Текст упражнения:
━━━━

Новая добропорядочность выводится из обязательного сетевого участия и прозрачности, ими же открывается доступ к социальным благам, вроде хорошей корпоративной медицинской страховки (что еще предстоит ощутить на себе российскому обществу) или «веганского» меню в корпоративном кафе. Эггерс продолжает линию Хаксли о комфорте и удобстве, которыми оплачивается несвобода, тень Оруэлла возникнет только в самом конце. Путь от единой учетной записи до исправления демократии проходится очень быстро и очень безболезненно. Но ни сложить паззл, ни просчитать последствий герои романа (главная героиня романа Мэй — типичный представитель этого поколения) не в состоянии. Главной проблемой становится: как поднять собственный сетевой рейтинг, как улучшить мир, доведя его до совершенства и полной прозрачности, и как передать грустные смайлики силам безопасности Центральной Гватемалы.
Эггерс описывает самовлюбленное и атомизированное общество технологических идиотов, ведущих интеллектуально бессознательное существование, и в этом отношении роман чрезвычайно реалистичен. Появись корпоративные лозунги «Сферы» на самом деле, в них поверили бы сразу. «Сфера» уже победила, качественный разрыв между поколениями практически завершен: «дети» не способны понять «отцов». Юные «сфероиды» Эггерса и «атланты» Айн Рэнд не могут воспринимать ни длинные тексты, ни отсылки к знанию прошлого, ни хоть сколько-нибудь осмысленную критику новых технологических и социальных феноменов. Ставя под сомнение политические «лозунги», новое поколение совершенно беспомощно перед «брендами». Нет такой ахинеи, которую корпорации не скормили бы нынешним 20-ти и 30-тилетним, принимающим все неолиберальные догмы некритически, беспрекословно и с колоссальным оптимизмом.
Корпоративное будущее и новые технологии оказываются вне подозрения, сомневаться в них не допустимо, кощунственно и антисоциально. Критики же уже заранее объявлены параноиками с шапочками из фольги (типичный аргумент «сфероидов» в романе), собственно, с критикой новых «прогрессивных» технологий сегодня и можно выступить разве что только в форме романа. Нынешнему обществу характерно агрессивное незнание, особенно когда речь заходит о критическом анализе процессов социальных трансформаций. Но выхода уже нет, прозрачность повсеместна, от нее не спрятаться, параллельного общества как представляет себе Мерсер, бывший и не очень то приятный парень Мэй, не может быть создано. Мерсер не может спрятаться, он гибнет, преследуемый дронами, что не вызывает ни у кого моральных угрызений.

━━━━

Записи из набора данных:
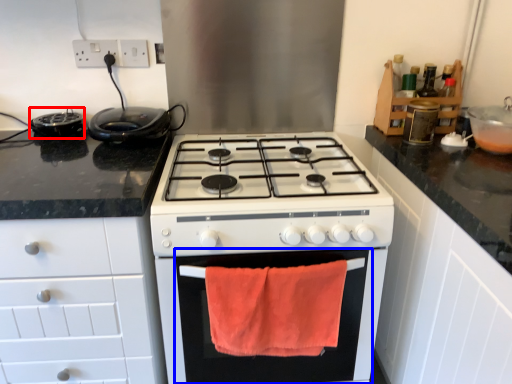
Question: Which object is further to the camera taking this photo, appliance (highlighted by a red box) or oven (highlighted by a blue box)?

Choices:
 (A) appliance
 (B) oven

Answer: (A)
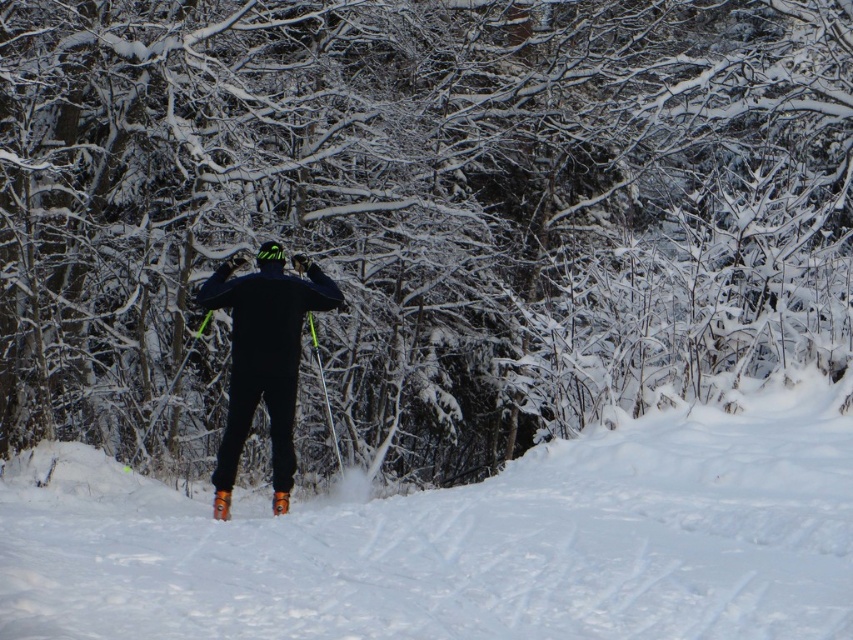
You are navigating a cross country skiing trail and see the matte black snowboarder at center. Based on their position coordinates, can you determine if they are positioned closer to the left or right side of the trail?

The matte black snowboarder at center is located at point 0.561 on the x axis, which is closer to the right side of the trail since the center is 0.5. Therefore, the snowboarder is positioned closer to the right side of the trail.

You are a photographer planning to take a picture of the matte black snowboarder at center and the white fluffy snow at center. From the photographer viewpoint, which object is positioned to the right side?

The white fluffy snow at center is positioned to the right of the matte black snowboarder at center.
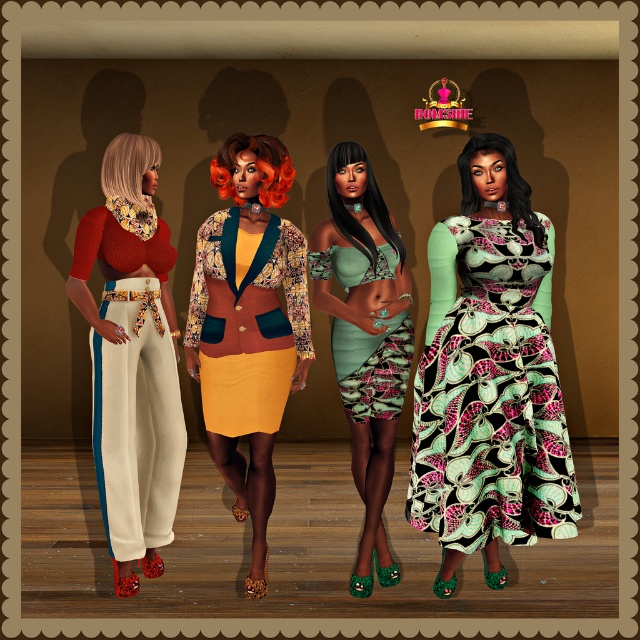
Can you confirm if matte floral pants at left is taller than textured velvet blazer at center?

Yes, matte floral pants at left is taller than textured velvet blazer at center.

Where is `matte floral pants at left`? The image size is (640, 640). matte floral pants at left is located at coordinates (131, 358).

What do you see at coordinates (131, 358) in the screenshot?
I see `matte floral pants at left` at bounding box center [131, 358].

In order to click on matte floral pants at left in this screenshot , I will do `click(131, 358)`.

Can you confirm if mint green satin dress at center is taller than metallic gold crown at upper center?

Indeed, mint green satin dress at center has a greater height compared to metallic gold crown at upper center.

You are a GUI agent. You are given a task and a screenshot of the screen. Output one action in this format:
    pyautogui.click(x=<x>, y=<y>)
    Task: Click on the mint green satin dress at center
    The height and width of the screenshot is (640, 640).
    Given the screenshot: What is the action you would take?
    pyautogui.click(x=372, y=365)

Locate an element on the screen. mint green satin dress at center is located at coordinates (372, 365).

Locate an element on the screen. The width and height of the screenshot is (640, 640). mint green satin dress at center is located at coordinates (372, 365).

Is point (556, 376) positioned after point (156, 500)?

No, it is not.

You are a GUI agent. You are given a task and a screenshot of the screen. Output one action in this format:
    pyautogui.click(x=<x>, y=<y>)
    Task: Click on the printed fabric dress at right
    
    Given the screenshot: What is the action you would take?
    pyautogui.click(x=492, y=401)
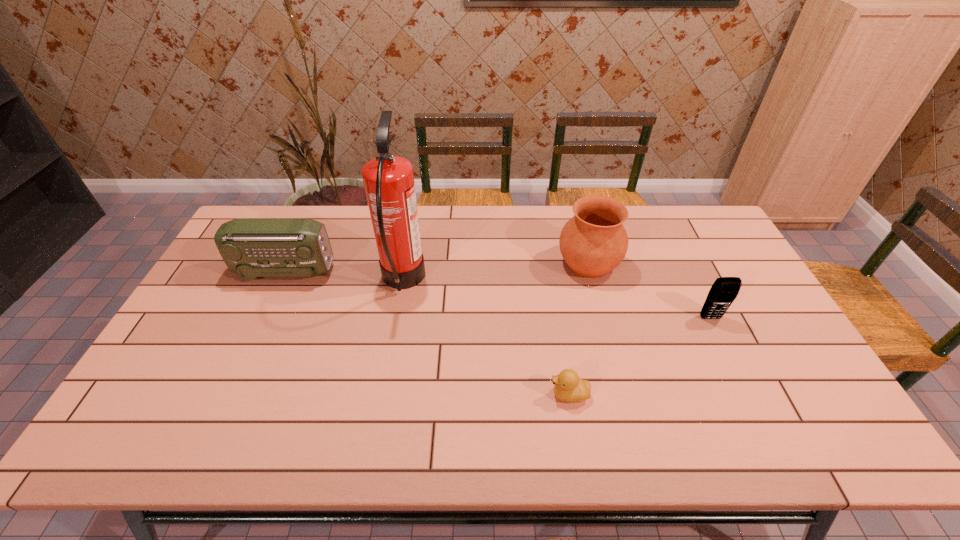
You are a GUI agent. You are given a task and a screenshot of the screen. Output one action in this format:
    pyautogui.click(x=<x>, y=<y>)
    Task: Click on the tallest object
    This screenshot has height=540, width=960.
    Given the screenshot: What is the action you would take?
    click(x=388, y=180)

At what (x,y) coordinates should I click in order to perform the action: click on the second object from left to right. Please return your answer as a coordinate pair (x, y). This screenshot has height=540, width=960. Looking at the image, I should click on (388, 180).

The height and width of the screenshot is (540, 960). In order to click on pottery in this screenshot , I will do `click(593, 242)`.

Identify the location of radio_receiver. This screenshot has width=960, height=540. (251, 247).

Locate an element on the screen. The width and height of the screenshot is (960, 540). the fourth farthest object is located at coordinates (724, 290).

At what (x,y) coordinates should I click in order to perform the action: click on the rightmost object. Please return your answer as a coordinate pair (x, y). This screenshot has width=960, height=540. Looking at the image, I should click on (724, 290).

Find the location of a particular element. This screenshot has width=960, height=540. the nearest object is located at coordinates (568, 387).

I want to click on the shortest object, so click(568, 387).

Where is `free space located 0.310m on the front-facing side of the fire extinguisher`? The image size is (960, 540). free space located 0.310m on the front-facing side of the fire extinguisher is located at coordinates (522, 281).

The height and width of the screenshot is (540, 960). I want to click on vacant space located 0.050m on the right of the pottery, so click(x=636, y=264).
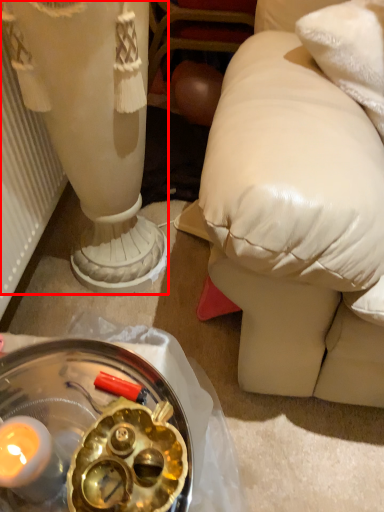
Question: From the image, what is the correct spatial relationship of sculpture (annotated by the red box) in relation to glass plate?

Choices:
 (A) right
 (B) left

Answer: (B)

━━━━

Суть задания: Выпишите дословно фрагмент текста о романе «Сфера», начиная со слов «Корпоративное будущее и» и продолжая до слов «кого моральных угрызений.» включительно. Пользуйтесь только текстом.

Место для ответа:
Корпоративное будущее и новые технологии оказываются вне подозрения, сомневаться в них не допустимо, кощунственно и антисоциально. Критики же уже заранее объявлены параноиками с шапочками из фольги (типичный аргумент «сфероидов» в романе), собственно, с критикой новых «прогрессивных» технологий сегодня и можно выступить разве что только в форме романа. Нынешнему обществу характерно агрессивное незнание, особенно когда речь заходит о критическом анализе процессов социальных трансформаций. Но выхода уже нет, прозрачность повсеместна, от нее не спрятаться, параллельного общества как представляет себе Мерсер, бывший и не очень то приятный парень Мэй, не может быть создано. Мерсер не может спрятаться, он гибнет, преследуемый дронами, что не вызывает ни у кого моральных угрызений.